Chapter 20 – Workers of the Last Hour – Item 3

Jesus loved the simplicity of symbols, and in his powerful language the workers who came at the first hour were Moses, the prophets and all the initiators who marked the stages of progress that has been continued down through the centuries by the apostles, martyrs, the Church Fathers, learned individuals, philosophers and, finally, Spiritists. Spiritists – the last to arrive – have been announced and foretold since the coming of the Messiah, and they will receive the same recompense. But what am I saying? A greater recompense. As the last to arrive, Spiritists profit from the intellectual endeavors of their predecessors, because humans must inherit from humans, and their endeavors and results are collective: God blesses solidarity. Furthermore, many among them are alive again today, or will come back in the future to complete the work they had formerly begun. More than one patriarch, more than one prophet, more than one disciple of Christ, more than one disseminator of the Christian faith may be found amongst Spiritists; however, they are now more enlightened, more advanced, no longer working on the foundation but on the top floor of the building. Their wages, therefore, will be in proportion to the merit of the work.

Reincarnation – that wonderful tenet – both immortalizes and defines spiritual affiliation. Called to give an accounting of its earthly mandate, the spirit understands the continuity of the task, interrupted but always resumed once again. It sees and senses that it has seized in its flight the thought of its predecessors.
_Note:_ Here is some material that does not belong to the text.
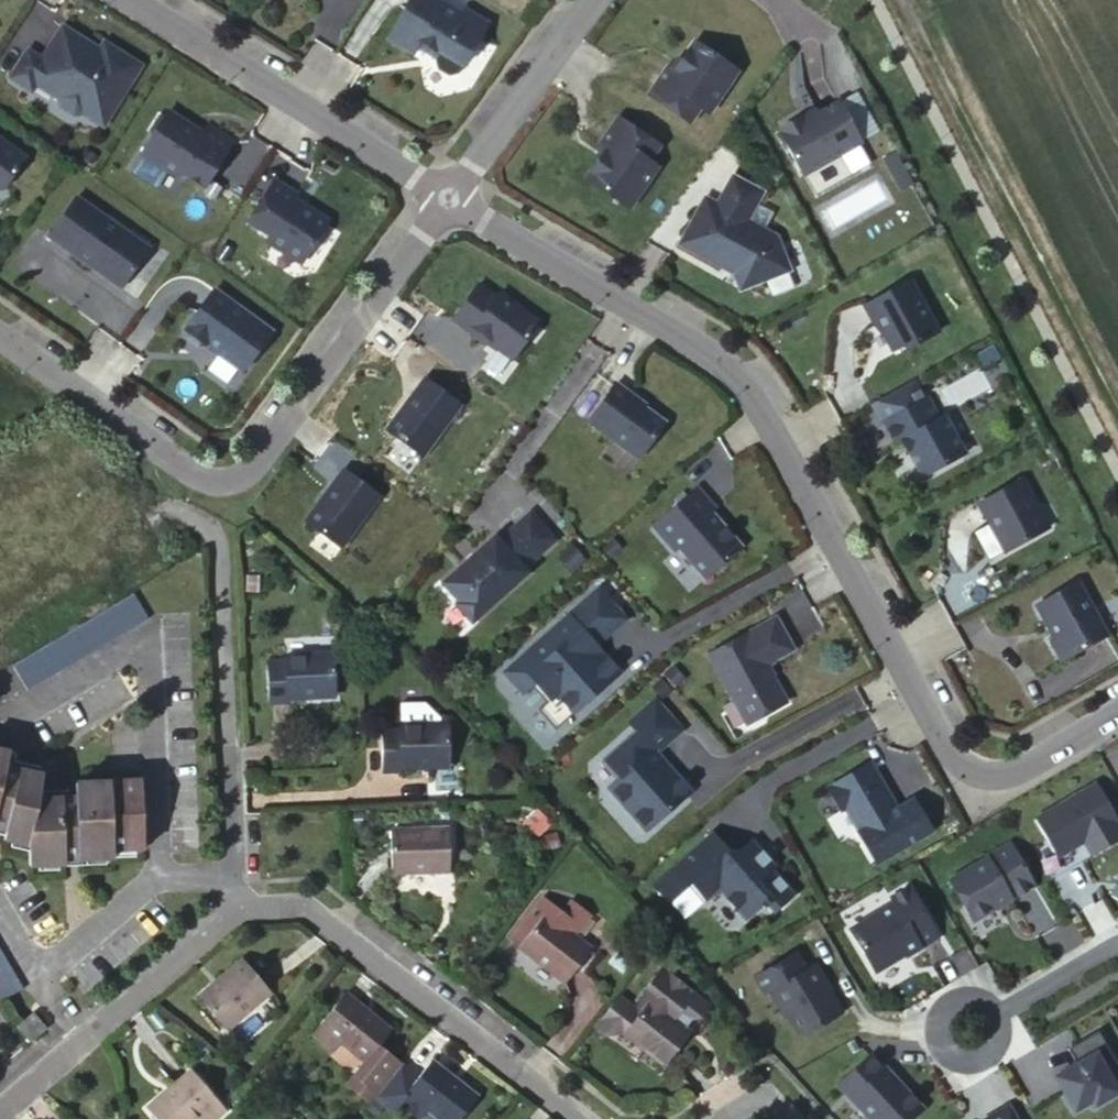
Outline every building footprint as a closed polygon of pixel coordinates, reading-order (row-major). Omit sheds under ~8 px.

It enters the arena again, matured by experience, to advance a little more. And all, workers of the first and of the last hour, with their eyes opened to the profound justice of God, no longer complain, but simply worship.

This is one of the true meanings of this parable. Like all the parables that Jesus addressed to the people, beneath its forms and images it contains the seed of the future as well as the revelation of that magnificent unity that harmonizes all things in the universe, and that solidarity that reconnects all present beings to the past and future.